Padaway did eventually become a little full of himself, but I saw his behavior as somewhat of an adaptation to his new environment. It’s well and good to judge by today’s standards, but when you’re living in a rough-and-tumble world where might makes right and you want to survive, you build and display power.

As to the criticism that he was a little too good and knowledgeable, I agreed. It didn’t ruin the story for me, as he did encounter failures. He couldn’t produce a working clock. He couldn’t get gunpowder to work. It took a lot of trial and error to produce usable paper. Still, I did find myself thinking “who the hell is this guy?” Archaeologist who knows how to build a printing press, a stink bomb, a superior horse collar, a crossbow (ok that one I can maybe buy), brandy distillation, etc?


And he seemed to know certain historical occurrences almost to the day. “This deposed king should be returning to Rivella tomorrow.” Come on.

But those points aside, there was a lot to enjoy. His Arian friend the banker was a fun, if silly, character. I was pleased to see Belisarius make an appearance (though Justinian’s order prompting him to join Padaway was ridiculous). The story itself wasn’t overly long and moved at a decent pace. Though it was light on action, it had plenty of conflict. If you’re a fan of the kinds of stories in which a protagonist must think and bluff his way out of most sticky situations (I almost want to invoke Asimov, but his style is more serious than de Camp’s), you may enjoy Lest Darkness Fall.

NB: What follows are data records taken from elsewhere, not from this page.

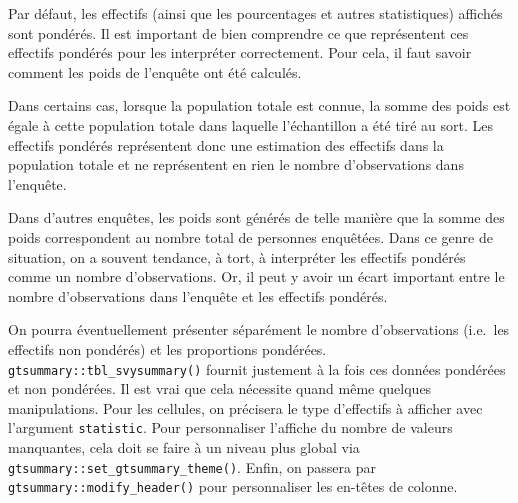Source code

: \documentclass[
  letterpaper,
  DIV=11,
  numbers=noendperiod,
  oneside]{scrreprt}
\begin{document}
\begin{tcolorbox}[enhanced jigsaw, colbacktitle=quarto-callout-important-color!10!white, opacityback=0, toprule=.15mm, colback=white, coltitle=black, bottomtitle=1mm, toptitle=1mm, titlerule=0mm, rightrule=.15mm, title=\textcolor{quarto-callout-important-color}{\faExclamation}\hspace{0.5em}{Important}, breakable, bottomrule=.15mm, opacitybacktitle=0.6, arc=.35mm, left=2mm, leftrule=.75mm, colframe=quarto-callout-important-color-frame]

Par défaut, les effectifs (ainsi que les pourcentages et autres
statistiques) affichés sont pondérés. Il est important de bien
comprendre ce que représentent ces effectifs pondérés pour les
interpréter correctement. Pour cela, il faut savoir comment les poids de
l'enquête ont été calculés.

Dans certains cas, lorsque la population totale est connue, la somme des
poids est égale à cette population totale dans laquelle l'échantillon a
été tiré au sort. Les effectifs pondérés représentent donc une
estimation des effectifs dans la population totale et ne représentent en
rien le nombre d'observations dans l'enquête.

Dans d'autres enquêtes, les poids sont générés de telle manière que la
somme des poids correspondent au nombre total de personnes enquêtées.
Dans ce genre de situation, on a souvent tendance, à tort, à interpréter
les effectifs pondérés comme un nombre d'observations. Or, il peut y
avoir un écart important entre le nombre d'observations dans l'enquête
et les effectifs pondérés.

On pourra éventuellement présenter séparément le nombre d'observations
(i.e.~les effectifs non pondérés) et les proportions pondérées.
\texttt{gtsummary::tbl\_svysummary()} fournit justement à la fois ces
données pondérées et non pondérées. Il est vrai que cela nécessite quand
même quelques manipulations. Pour les cellules, on précisera le type
d'effectifs à afficher avec l'argument \texttt{statistic}. Pour
personnaliser l'affiche du nombre de valeurs manquantes, cela doit se
faire à un niveau plus global via
\texttt{gtsummary::set\_gtsummary\_theme()}. Enfin, on passera par
\texttt{gtsummary::modify\_header()} pour personnaliser les en-têtes de
colonne.


\end{tcolorbox}
\end{document}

In the context of Appendix N, I must admit this one more than any of the other entries I’ve read had me scratching my head. My first thought was “NPCs and hirelings (or whatever they’re called)” because this story’s got tons of them. Appendix N Bookclub talked about economics and world building, which I think is a great takeaway. When Jeffro did his retrospective on this story, he talked about domain-level play and provided quite an extensive write-up of in-game applications of some of its elements.

Bottom line: this wasn’t one of my favorite Appendix N reads, but I’m glad I picked it up. Enjoyable without being a masterpiece. But when you’re talking about part of body of work that’s of a high baseline quality, not being the best isn’t shameful.